Can you arrange every line of text in the records below as one numbered list, leaving out any blank lines?

> SOURCE DATA
□ □ □ □ □

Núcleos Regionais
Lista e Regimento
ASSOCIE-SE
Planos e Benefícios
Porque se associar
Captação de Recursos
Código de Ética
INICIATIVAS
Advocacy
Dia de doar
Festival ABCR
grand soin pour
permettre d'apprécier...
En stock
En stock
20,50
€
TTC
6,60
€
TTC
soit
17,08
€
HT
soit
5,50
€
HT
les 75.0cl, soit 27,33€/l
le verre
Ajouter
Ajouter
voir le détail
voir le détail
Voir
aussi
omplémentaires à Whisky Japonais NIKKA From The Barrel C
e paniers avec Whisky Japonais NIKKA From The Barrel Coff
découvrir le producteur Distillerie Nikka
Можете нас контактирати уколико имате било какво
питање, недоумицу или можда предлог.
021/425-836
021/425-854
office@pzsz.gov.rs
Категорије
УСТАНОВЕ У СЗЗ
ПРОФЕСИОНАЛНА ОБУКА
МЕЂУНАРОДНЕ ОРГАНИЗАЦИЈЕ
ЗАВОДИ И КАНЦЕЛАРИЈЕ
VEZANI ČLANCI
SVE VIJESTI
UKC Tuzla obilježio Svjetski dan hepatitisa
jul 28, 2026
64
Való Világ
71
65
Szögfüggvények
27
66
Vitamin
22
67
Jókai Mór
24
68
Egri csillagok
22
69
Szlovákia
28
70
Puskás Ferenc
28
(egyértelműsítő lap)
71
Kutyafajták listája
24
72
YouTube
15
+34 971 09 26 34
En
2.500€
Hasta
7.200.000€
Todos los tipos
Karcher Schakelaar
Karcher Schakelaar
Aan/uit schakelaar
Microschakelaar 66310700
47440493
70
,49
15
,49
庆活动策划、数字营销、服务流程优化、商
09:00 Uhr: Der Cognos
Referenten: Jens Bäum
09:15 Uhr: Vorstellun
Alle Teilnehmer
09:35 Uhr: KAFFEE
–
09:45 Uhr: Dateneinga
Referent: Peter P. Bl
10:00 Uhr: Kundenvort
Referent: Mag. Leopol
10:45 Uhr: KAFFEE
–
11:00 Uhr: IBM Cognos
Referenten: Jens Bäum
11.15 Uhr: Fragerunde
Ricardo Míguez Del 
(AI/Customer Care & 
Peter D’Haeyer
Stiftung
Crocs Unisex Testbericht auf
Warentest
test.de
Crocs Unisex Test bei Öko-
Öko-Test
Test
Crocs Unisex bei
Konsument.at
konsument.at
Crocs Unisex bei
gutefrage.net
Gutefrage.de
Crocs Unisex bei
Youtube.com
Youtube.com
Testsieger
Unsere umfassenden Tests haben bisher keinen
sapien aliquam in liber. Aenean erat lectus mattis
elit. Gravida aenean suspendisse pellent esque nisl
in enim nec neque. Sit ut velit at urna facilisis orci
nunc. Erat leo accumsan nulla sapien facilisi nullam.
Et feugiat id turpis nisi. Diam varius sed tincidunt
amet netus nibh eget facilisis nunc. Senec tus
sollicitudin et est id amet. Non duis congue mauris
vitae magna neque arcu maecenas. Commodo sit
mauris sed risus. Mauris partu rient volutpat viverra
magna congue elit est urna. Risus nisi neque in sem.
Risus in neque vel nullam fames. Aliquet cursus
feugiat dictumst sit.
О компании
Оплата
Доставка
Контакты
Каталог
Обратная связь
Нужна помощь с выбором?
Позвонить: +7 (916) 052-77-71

□ □ □ □ □

> REPLY TO THE EXERCISE
1. Núcleos Regionais
2. Lista e Regimento
3. ASSOCIE-SE
4. Planos e Benefícios
5. Porque se associar
6. Captação de Recursos
7. Código de Ética
8. INICIATIVAS
9. Advocacy
10. Dia de doar
11. Festival ABCR
12. grand soin pour
13. permettre d'apprécier...
14. En stock
15. En stock
16. 20,50
17. €
18. TTC
19. 6,60
20. €
21. TTC
22. soit
23. 17,08
24. €
25. HT
26. soit
27. 5,50
28. €
29. HT
30. les 75.0cl, soit 27,33€/l
31. le verre
32. Ajouter
33. Ajouter
34. voir le détail
35. voir le détail
36. Voir
37. aussi
38. omplémentaires à Whisky Japonais NIKKA From The Barrel C
39. e paniers avec Whisky Japonais NIKKA From The Barrel Coff
40. découvrir le producteur Distillerie Nikka
41. Можете нас контактирати уколико имате било какво
42. питање, недоумицу или можда предлог.
43. 021/425-836
44. 021/425-854
45. office@pzsz.gov.rs
46. Категорије
47. УСТАНОВЕ У СЗЗ
48. ПРОФЕСИОНАЛНА ОБУКА
49. МЕЂУНАРОДНЕ ОРГАНИЗАЦИЈЕ
50. ЗАВОДИ И КАНЦЕЛАРИЈЕ
51. VEZANI ČLANCI
52. SVE VIJESTI
53. UKC Tuzla obilježio Svjetski dan hepatitisa
54. jul 28, 2026
55. 64
56. Való Világ
57. 71
58. 65
59. Szögfüggvények
60. 27
61. 66
62. Vitamin
63. 22
64. 67
65. Jókai Mór
66. 24
67. 68
68. Egri csillagok
69. 22
70. 69
71. Szlovákia
72. 28
73. 70
74. Puskás Ferenc
75. 28
76. (egyértelműsítő lap)
77. 71
78. Kutyafajták listája
79. 24
80. 72
81. YouTube
82. 15
83. +34 971 09 26 34
84. En
85. 2.500€
86. Hasta
87. 7.200.000€
88. Todos los tipos
89. Karcher Schakelaar
90. Karcher Schakelaar
91. Aan/uit schakelaar
92. Microschakelaar 66310700
93. 47440493
94. 70
95. ,49
96. 15
97. ,49
98. 庆活动策划、数字营销、服务流程优化、商
99. 09:00 Uhr: Der Cognos
100. Referenten: Jens Bäum
101. 09:15 Uhr: Vorstellun
102. Alle Teilnehmer
103. 09:35 Uhr: KAFFEE
104. –
105. 09:45 Uhr: Dateneinga
106. Referent: Peter P. Bl
107. 10:00 Uhr: Kundenvort
108. Referent: Mag. Leopol
109. 10:45 Uhr: KAFFEE
110. –
111. 11:00 Uhr: IBM Cognos
112. Referenten: Jens Bäum
113. 11.15 Uhr: Fragerunde
114. Ricardo Míguez Del 
115. (AI/Customer Care & 
116. Peter D’Haeyer
117. Stiftung
118. Crocs Unisex Testbericht auf
119. Warentest
120. test.de
121. Crocs Unisex Test bei Öko-
122. Öko-Test
123. Test
124. Crocs Unisex bei
125. Konsument.at
126. konsument.at
127. Crocs Unisex bei
128. gutefrage.net
129. Gutefrage.de
130. Crocs Unisex bei
131. Youtube.com
132. Youtube.com
133. Testsieger
134. Unsere umfassenden Tests haben bisher keinen
135. sapien aliquam in liber. Aenean erat lectus mattis
136. elit. Gravida aenean suspendisse pellent esque nisl
137. in enim nec neque. Sit ut velit at urna facilisis orci
138. nunc. Erat leo accumsan nulla sapien facilisi nullam.
139. Et feugiat id turpis nisi. Diam varius sed tincidunt
140. amet netus nibh eget facilisis nunc. Senec tus
141. sollicitudin et est id amet. Non duis congue mauris
142. vitae magna neque arcu maecenas. Commodo sit
143. mauris sed risus. Mauris partu rient volutpat viverra
144. magna congue elit est urna. Risus nisi neque in sem.
145. Risus in neque vel nullam fames. Aliquet cursus
146. feugiat dictumst sit.
147. О компании
148. Оплата
149. Доставка
150. Контакты
151. Каталог
152. Обратная связь
153. Нужна помощь с выбором?
154. Позвонить: +7 (916) 052-77-71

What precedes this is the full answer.